Wagtail 2.7 seems to address this problem by adding the “WAGTAILDOCS_SERVE_METHOD” setting. However, it only allows for redirect - no consideration for public vs private files. It is better than the previous way of having the proxy view but to allow truly private documents, all of the public documents need to be served straight from S3 with signed URLs - it is wasteful.

You can also use CDN and make all your documents public and not use your application server at all. The issue with that approach is that you are now taking away the option to have private documents on a Wagtail instance. Also, if document is re-uploaded, it is not purged from the CMS. It is generally fine to assume that all documents are public on most content websites, but why not make it work properly? Why give editors an interface to restrict privacy of files and not actually apply the restrictions? Probably most Wagtail websites these days are hosted in the cloud and use S3, and probably use one of the botched ways to serve the documents.

What

wagtail-storages is a collection of signal handlers that do the following:

  • On document or its privacy control change, update object ACLs on S3, i.e. if it has restrictions set object ACL to private and if it does not, set ACL to public-read.
  • Purge the document from front-end cache on changes.

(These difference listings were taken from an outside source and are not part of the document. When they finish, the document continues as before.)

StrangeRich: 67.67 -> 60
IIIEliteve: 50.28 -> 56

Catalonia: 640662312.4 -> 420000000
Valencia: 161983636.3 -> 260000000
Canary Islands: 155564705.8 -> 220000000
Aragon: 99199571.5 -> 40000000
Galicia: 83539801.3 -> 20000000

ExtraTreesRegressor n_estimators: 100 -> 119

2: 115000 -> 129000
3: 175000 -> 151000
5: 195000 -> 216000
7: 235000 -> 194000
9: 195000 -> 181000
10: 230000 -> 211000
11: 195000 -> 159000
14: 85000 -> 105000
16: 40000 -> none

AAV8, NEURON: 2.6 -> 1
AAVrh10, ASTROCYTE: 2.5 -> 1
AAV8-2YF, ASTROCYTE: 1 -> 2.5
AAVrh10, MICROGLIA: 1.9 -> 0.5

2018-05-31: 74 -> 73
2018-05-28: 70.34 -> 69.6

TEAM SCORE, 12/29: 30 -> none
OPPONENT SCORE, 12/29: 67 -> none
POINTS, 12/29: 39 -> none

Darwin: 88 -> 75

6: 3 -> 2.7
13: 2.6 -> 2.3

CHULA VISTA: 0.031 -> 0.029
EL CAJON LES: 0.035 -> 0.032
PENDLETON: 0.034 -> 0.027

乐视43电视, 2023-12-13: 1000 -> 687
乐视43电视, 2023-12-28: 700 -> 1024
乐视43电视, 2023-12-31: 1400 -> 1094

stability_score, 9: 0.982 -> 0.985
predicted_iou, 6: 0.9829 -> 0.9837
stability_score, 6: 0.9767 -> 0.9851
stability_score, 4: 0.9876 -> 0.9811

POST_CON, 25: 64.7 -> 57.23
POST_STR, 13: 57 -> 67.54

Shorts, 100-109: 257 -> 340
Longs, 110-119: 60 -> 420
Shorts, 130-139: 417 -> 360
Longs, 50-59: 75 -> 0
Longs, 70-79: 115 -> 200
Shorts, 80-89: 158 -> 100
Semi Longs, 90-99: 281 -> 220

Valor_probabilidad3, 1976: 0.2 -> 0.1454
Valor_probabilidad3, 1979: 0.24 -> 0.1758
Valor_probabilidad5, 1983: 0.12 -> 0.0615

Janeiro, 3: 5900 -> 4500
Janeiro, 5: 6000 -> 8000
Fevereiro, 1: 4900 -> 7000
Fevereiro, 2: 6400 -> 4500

There is an option to specify an extra front-end cache invalidator configuration besides the one used for purging pages. This feature uses the already excellent Wagtail’s built-in module so it was a simple job.
  • When document is served, the document view takes a decision to either redirect user to the CDN or create a one-off signed URL for private documents.

It is a very simple package but having to copy and paste boilerplate code between projects to achieve the same level of functionality, without having proper unit tests, was just a no-go and a hassle.

The project can be found on GitHub and PyPi. If you use Wagtail and S3 with django-storages, give it a try. Also, the README file explains the recommended S3 setup for a Wagtail project if you want to learn about that.